### WORK TASK
Nothing in the entries may be altered; copy them all exactly.

[Opening GIVEN DATA section]

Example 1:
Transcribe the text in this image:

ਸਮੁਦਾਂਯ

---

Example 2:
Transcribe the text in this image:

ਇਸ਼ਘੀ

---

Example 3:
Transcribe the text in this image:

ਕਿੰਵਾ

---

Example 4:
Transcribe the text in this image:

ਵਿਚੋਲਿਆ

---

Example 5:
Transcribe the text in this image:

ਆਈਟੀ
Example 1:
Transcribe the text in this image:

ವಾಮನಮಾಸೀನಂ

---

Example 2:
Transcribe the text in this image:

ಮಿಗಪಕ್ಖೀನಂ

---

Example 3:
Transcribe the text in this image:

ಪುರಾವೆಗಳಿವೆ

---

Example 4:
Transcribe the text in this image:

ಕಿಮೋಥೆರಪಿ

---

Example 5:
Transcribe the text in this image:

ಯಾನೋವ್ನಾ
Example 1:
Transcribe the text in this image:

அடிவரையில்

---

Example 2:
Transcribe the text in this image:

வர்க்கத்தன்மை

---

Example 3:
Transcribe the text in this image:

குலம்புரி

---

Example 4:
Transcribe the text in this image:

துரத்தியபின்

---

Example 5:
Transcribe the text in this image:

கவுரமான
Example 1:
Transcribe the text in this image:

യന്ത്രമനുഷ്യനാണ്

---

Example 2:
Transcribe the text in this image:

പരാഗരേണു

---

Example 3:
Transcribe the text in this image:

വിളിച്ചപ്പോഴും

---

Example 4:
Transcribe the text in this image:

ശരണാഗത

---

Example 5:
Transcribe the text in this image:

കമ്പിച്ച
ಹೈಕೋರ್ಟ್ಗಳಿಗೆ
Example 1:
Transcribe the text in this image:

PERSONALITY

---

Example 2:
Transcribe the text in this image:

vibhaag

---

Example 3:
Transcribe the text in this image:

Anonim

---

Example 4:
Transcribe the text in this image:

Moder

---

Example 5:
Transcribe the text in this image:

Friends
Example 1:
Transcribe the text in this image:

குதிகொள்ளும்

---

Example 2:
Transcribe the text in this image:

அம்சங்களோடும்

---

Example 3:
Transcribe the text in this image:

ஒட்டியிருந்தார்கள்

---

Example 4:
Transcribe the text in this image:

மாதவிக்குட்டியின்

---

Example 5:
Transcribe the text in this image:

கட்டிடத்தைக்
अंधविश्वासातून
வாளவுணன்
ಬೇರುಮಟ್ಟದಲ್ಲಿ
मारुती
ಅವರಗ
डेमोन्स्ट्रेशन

[Closing GIVEN DATA section]

### WORKED SOLUTION
Example 1:
Transcribe the text in this image:

ਸਮੁਦਾਂਯ

---

Example 2:
Transcribe the text in this image:

ਇਸ਼ਘੀ

---

Example 3:
Transcribe the text in this image:

ਕਿੰਵਾ

---

Example 4:
Transcribe the text in this image:

ਵਿਚੋਲਿਆ

---

Example 5:
Transcribe the text in this image:

ਆਈਟੀ
Example 1:
Transcribe the text in this image:

ವಾಮನಮಾಸೀನಂ

---

Example 2:
Transcribe the text in this image:

ಮಿಗಪಕ್ಖೀನಂ

---

Example 3:
Transcribe the text in this image:

ಪುರಾವೆಗಳಿವೆ

---

Example 4:
Transcribe the text in this image:

ಕಿಮೋಥೆರಪಿ

---

Example 5:
Transcribe the text in this image:

ಯಾನೋವ್ನಾ
Example 1:
Transcribe the text in this image:

அடிவரையில்

---

Example 2:
Transcribe the text in this image:

வர்க்கத்தன்மை

---

Example 3:
Transcribe the text in this image:

குலம்புரி

---

Example 4:
Transcribe the text in this image:

துரத்தியபின்

---

Example 5:
Transcribe the text in this image:

கவுரமான
Example 1:
Transcribe the text in this image:

യന്ത്രമനുഷ്യനാണ്

---

Example 2:
Transcribe the text in this image:

പരാഗരേണു

---

Example 3:
Transcribe the text in this image:

വിളിച്ചപ്പോഴും

---

Example 4:
Transcribe the text in this image:

ശരണാഗത

---

Example 5:
Transcribe the text in this image:

കമ്പിച്ച
ಹೈಕೋರ್ಟ್ಗಳಿಗೆ
Example 1:
Transcribe the text in this image:

PERSONALITY

---

Example 2:
Transcribe the text in this image:

vibhaag

---

Example 3:
Transcribe the text in this image:

Anonim

---

Example 4:
Transcribe the text in this image:

Moder

---

Example 5:
Transcribe the text in this image:

Friends
Example 1:
Transcribe the text in this image:

குதிகொள்ளும்

---

Example 2:
Transcribe the text in this image:

அம்சங்களோடும்

---

Example 3:
Transcribe the text in this image:

ஒட்டியிருந்தார்கள்

---

Example 4:
Transcribe the text in this image:

மாதவிக்குட்டியின்

---

Example 5:
Transcribe the text in this image:

கட்டிடத்தைக்
अंधविश्वासातून
வாளவுணன்
ಬೇರುಮಟ್ಟದಲ್ಲಿ
मारुती
ಅವರಗ
डेमोन्स्ट्रेशन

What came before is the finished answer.